Wireless sensors, wireless control devices, and wireless communication devices are being considered for aeronautical applications on commercial, private, and military aircraft in order to reduce the weight and to reduce the costs for designing, installing, manufacturing, testing, and certifying cable harnesses. Wireless sensors, wireless control devices, and wireless communication devices would also reduce the costs of aircraft interior and of system reconfiguration.
Conventional wireless technology, such as Bluetooth and IEEE 802.11, operates in the unlicensed Industrial, Scientific, and Medical (ISM) bands defined by the Federal Communications Commission (FCC). Members of the Aeronautical Vehicle Systems Institute (AVSI) believe that the Federal Aviation Administration (FAA) will not certify such equipment or specialized equipment operating in these unlicensed bands for use as sensors, controllers, or general communication devices in aircraft infrastructure.
Researchers are developing a wireless sensor network method and signal format that underlies the spectral bands currently dedicated for aeronautical use.
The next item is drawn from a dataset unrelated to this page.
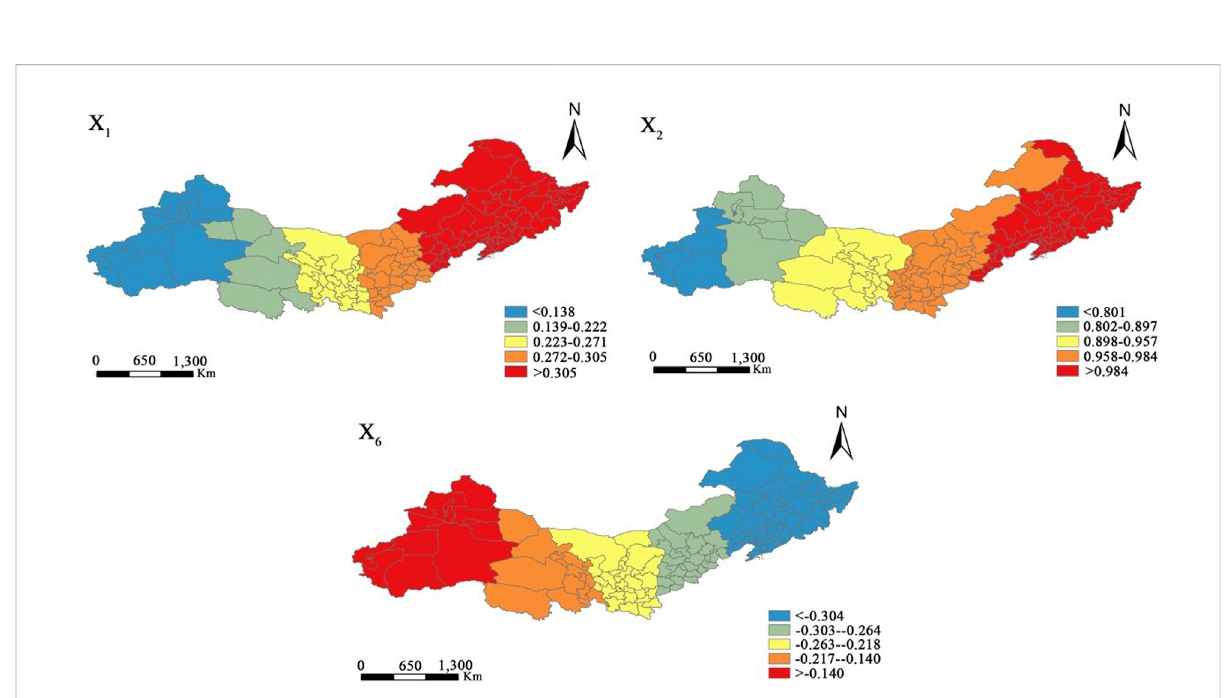
FIGURE 8 Spatial Distribution of Regression Coef fi cients of the GWR Model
Such an underlay approach could have the effect of greatly increasing the spectral efficiency of these dedicated aeronautical bands, as virtually all of the signals using those bands are legacy systems using single channel per carrier methods that are, in today's terms, relatively inefficient. Initial studies toward this end show some promise, however this approach will be subject to extreme scrutiny by the FAA to assure that no harmful interference to existing aeronautical radios is provided.
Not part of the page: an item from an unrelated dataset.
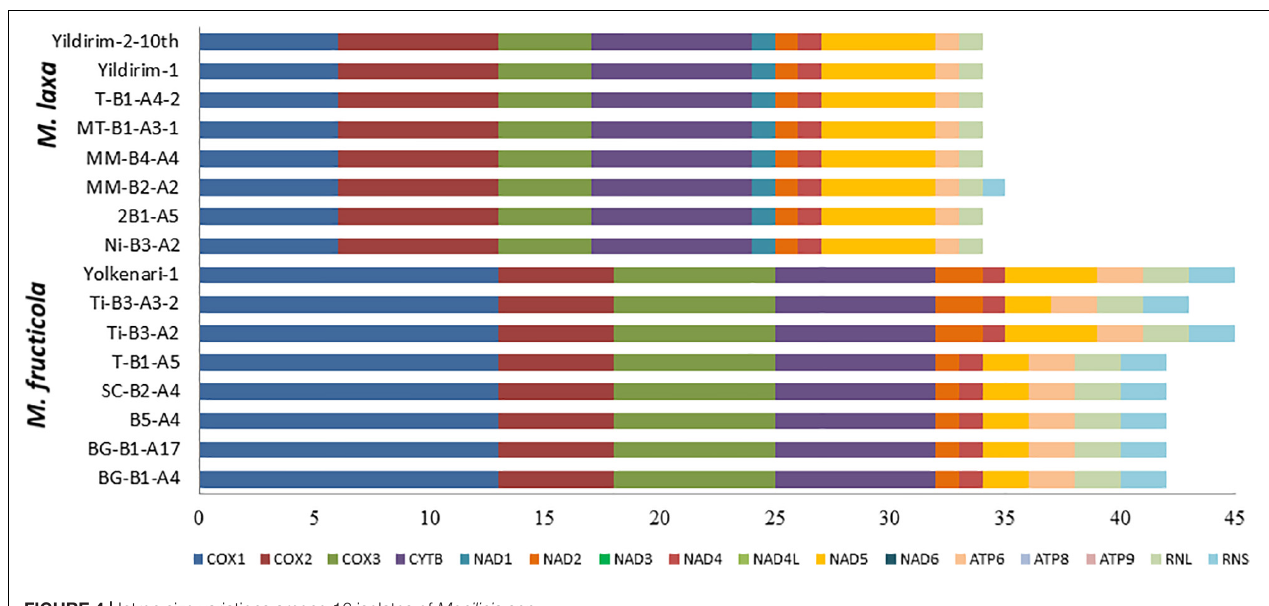
FIGURE 4 | Intron size variations among 16 isolates of Monilinia spp.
Cognitive radio is an emerging technology used to detect and avoid interference with current occupants of a given spectral region. With a cognitive radio, the radio itself surveys the available spectrum, characterizes the current use of that spectrum, and makes a decision about where and when to transmit based on an internal data base containing relevant regulatory policies. However, this type of cognitive radio technology has three significant drawbacks related to application to aeronautical wireless sensor networks. Firstly, cognitive radio access to spectrum is, by its very nature, statistical. The FAA has already indicated its dislike of statistical systems for safety critical applications. Therefore, cognitive access faces a high level of scrutiny and is likely to be denied. Secondly, cognitive radio requires access to some kind of master database or policy engine. While a centralized data base could be engineered and actually used via the wireless sensor network access itself, ensuring policy compliance throughout the distributed wireless sensor network on the aircraft is complex. This complexity is an additional barrier to certification approval by the FAA. Additionally, the spectral sensing capability increases the complexity of the wireless nodes. The success of wireless sensor networks rests on achieving the weight, maintenance, and reconfiguration advantages foreseen for the technology so that the nodes are very simple and very low cost. Even with the application of Moore's Law, cognitive nodes will always be more complicated than non-cognitive nodes.